Apache Arrow is much more than a format – it is an entire ecosystem. In this talk, we'll dive into one of the newest Apache Arrow subprojects, Arrow Database Connectivity (ADBC), an API specification for Arrow-based database access. ADBC is an API specification, with APIs provided for C, Go, and Java. The APIs are then implemented by drivers (or a driver manager) which use whatever underlying protocols are needed for the database. The goal for ADBC is to provide applications with a single Arrow-based API to work with multiple databases regardless of if those databases are Arrow-native or not. Application code shouldn't need to juggle the conversions from non-Arrow-native datasources alongside bindings for Arrow-native database protocols.
Over the course of this session, you’ll get a crash course in ADBC and learn how it communicates with different data APIs (like Arrow Flight SQL and Postgres) using Arrow-native in-memory data. By the end, you’ll understand the use cases it can conquer and know where to access the resources you need to get started.
This talk will cover goals, use-cases, and examples of using ADBC to communicate with different Data APIs (such as Flight SQL or postgres) with Arrow Native in-memory data.

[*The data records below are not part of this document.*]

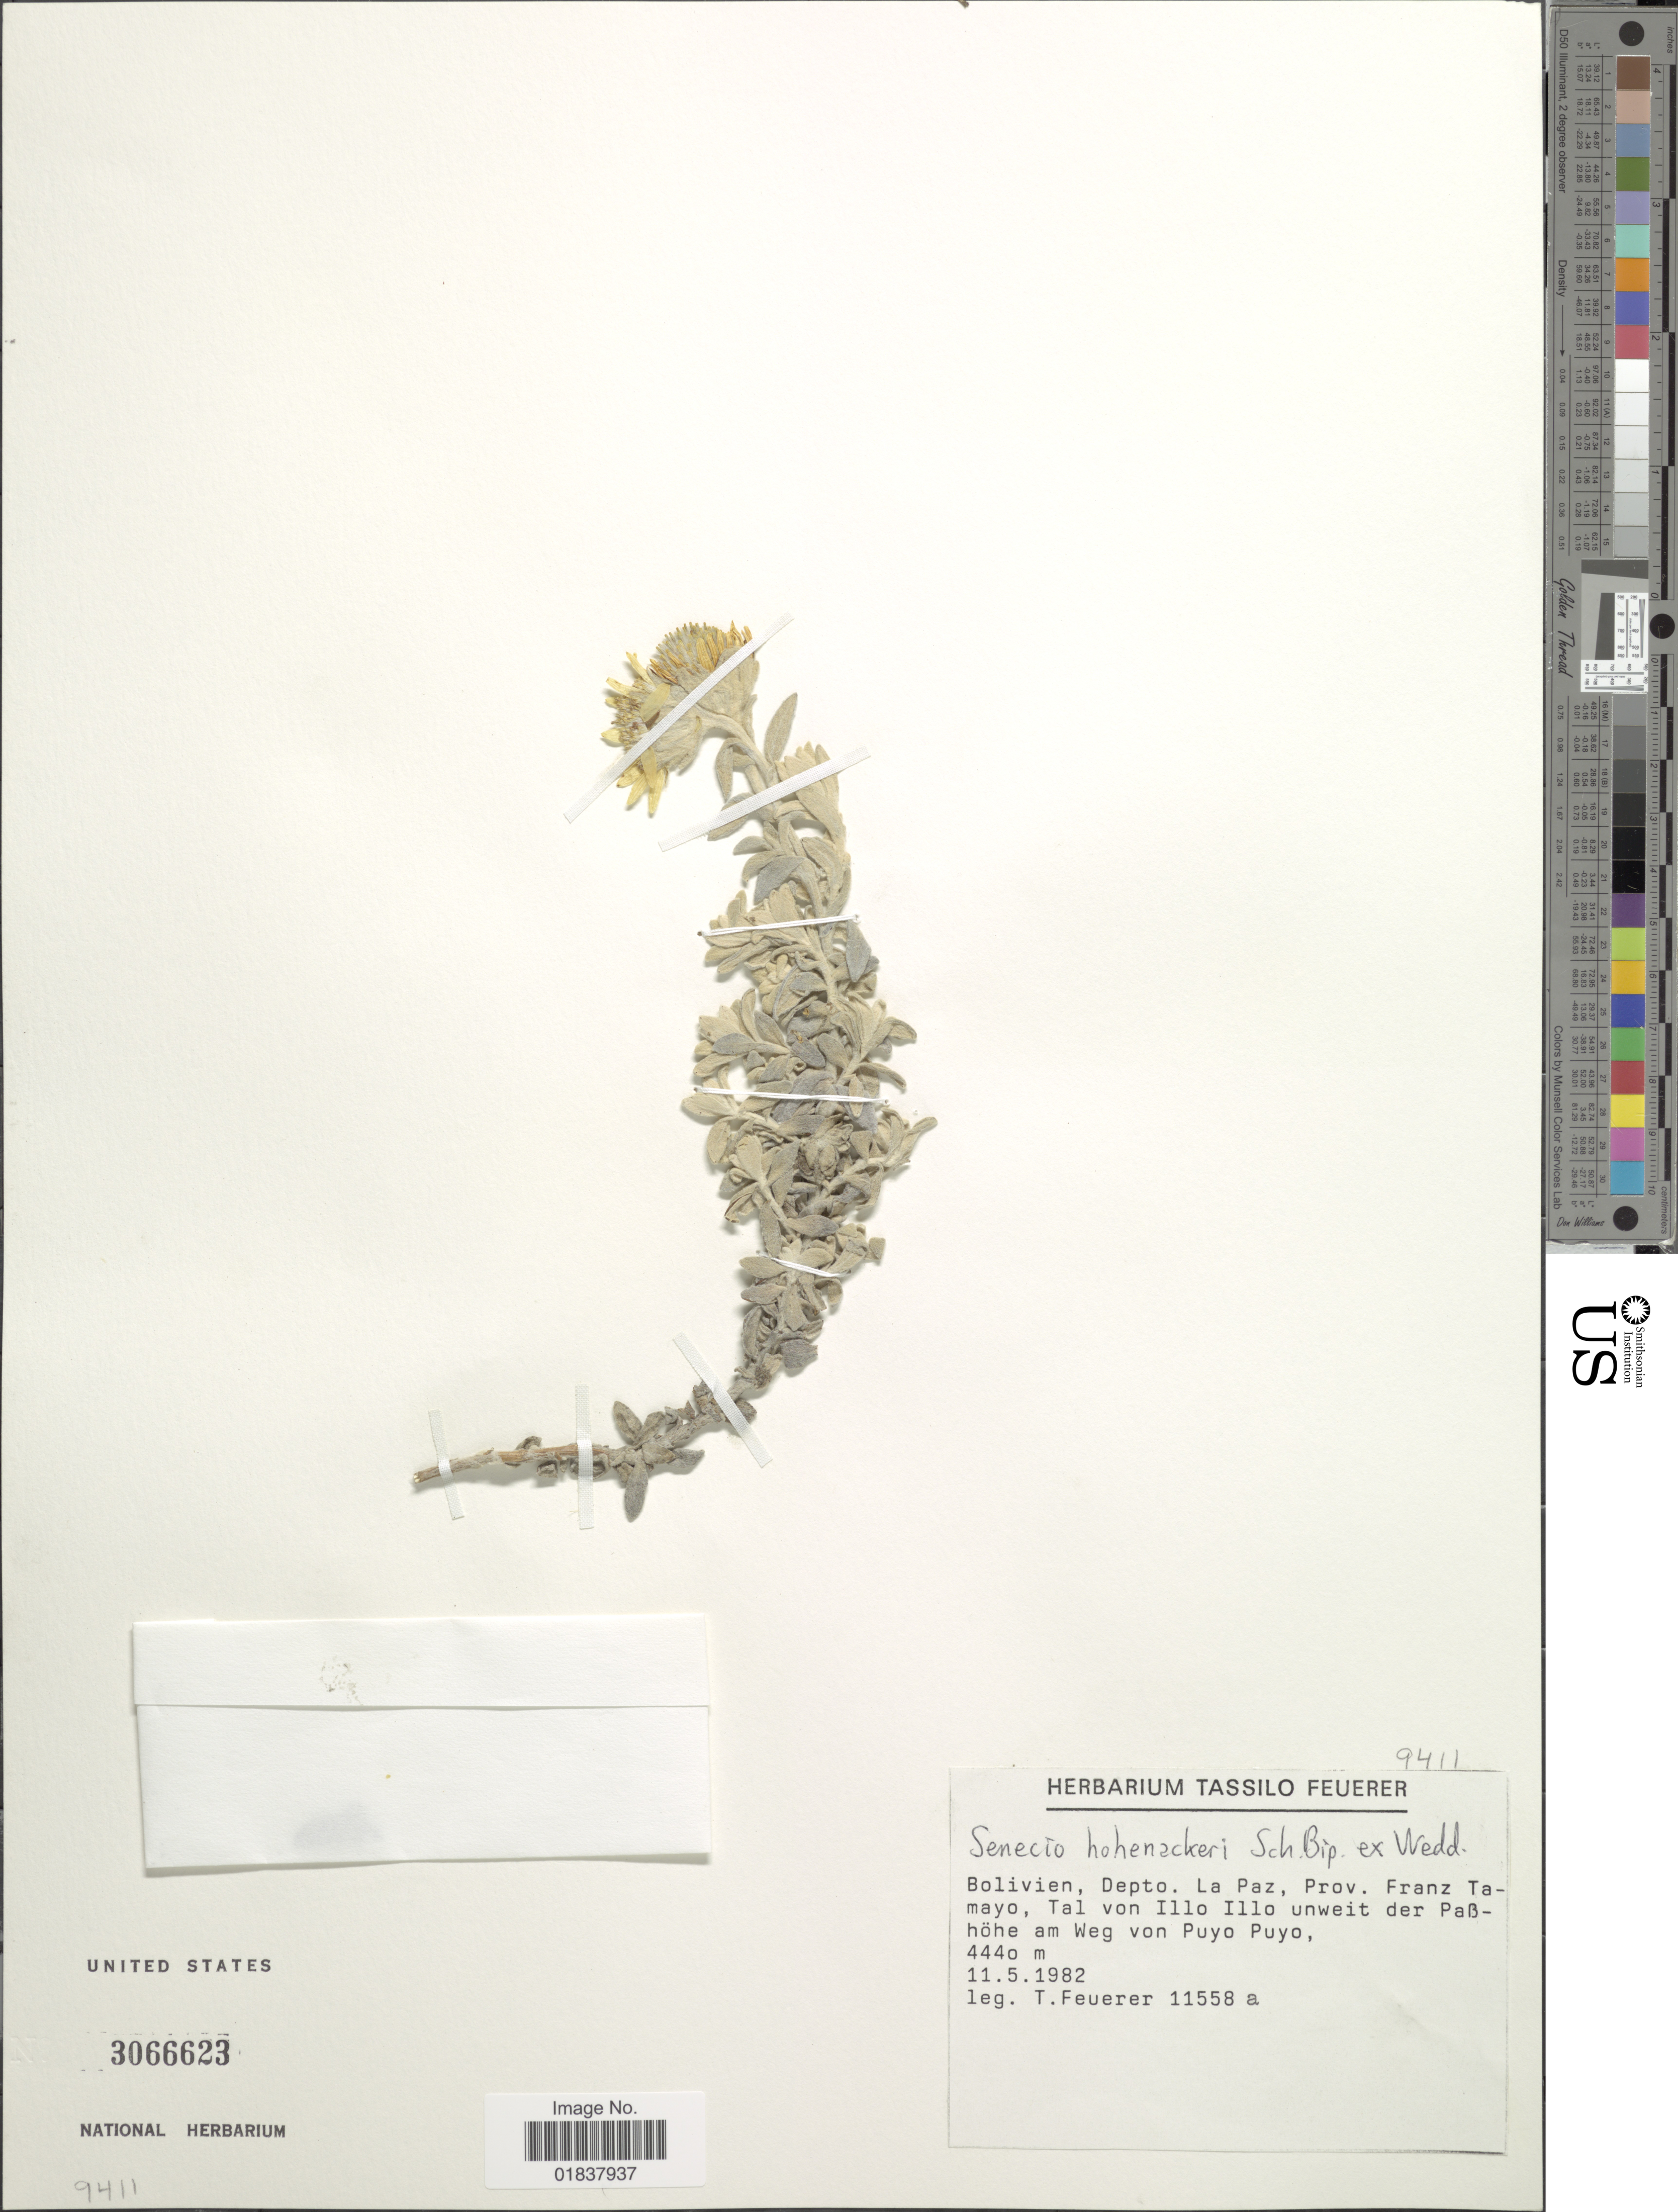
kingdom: Plantae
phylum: Tracheophyta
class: Magnoliopsida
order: Asterales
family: Asteraceae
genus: Senecio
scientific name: Senecio hohenackeri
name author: Sch. Bip.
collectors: T. Feuerer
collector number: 11558a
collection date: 1982-05-11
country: Bolivia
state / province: La Paz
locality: Prov. Franz Tamayo, Tal von Illo Illo unweit der Pabhohe am Weg von Puyo Puyo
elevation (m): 4440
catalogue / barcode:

Matt is a committer for the Apache Arrow project, frequently enhancing the Golang Arrow and Parquet libraries among other enhancements and helping to grow the Arrow Community. Recently, Matt has joined Voltron Data in order to work on the Apache Arrow libraries full time and grow the Arrow Golang community. In June 2022, Matt's first book was published, which is the first (and currently only) book on Apache Arrow titled "In-Memory Analytics with Apache Arrow".